## What the task requires
Below is a listing; repeat exactly the lines from the one containing "[189,240,234,251] samples. ->" to the one containing "(394, 294) none", both included.

## Supplied material
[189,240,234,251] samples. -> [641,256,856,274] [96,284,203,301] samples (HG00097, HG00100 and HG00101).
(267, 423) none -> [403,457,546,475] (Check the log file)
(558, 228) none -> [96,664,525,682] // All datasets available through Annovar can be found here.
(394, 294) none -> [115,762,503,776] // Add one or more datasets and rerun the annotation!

---

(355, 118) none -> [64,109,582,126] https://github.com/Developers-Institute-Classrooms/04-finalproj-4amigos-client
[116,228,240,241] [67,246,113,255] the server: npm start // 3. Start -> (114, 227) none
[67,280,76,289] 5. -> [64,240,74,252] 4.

## Response box
[189,240,234,251] samples. -> [641,256,856,274] [96,284,203,301] samples (HG00097, HG00100 and HG00101).
(267, 423) none -> [403,457,546,475] (Check the log file)
(558, 228) none -> [96,664,525,682] // All datasets available through Annovar can be found here.
(394, 294) none -> [115,762,503,776] // Add one or more datasets and rerun the annotation!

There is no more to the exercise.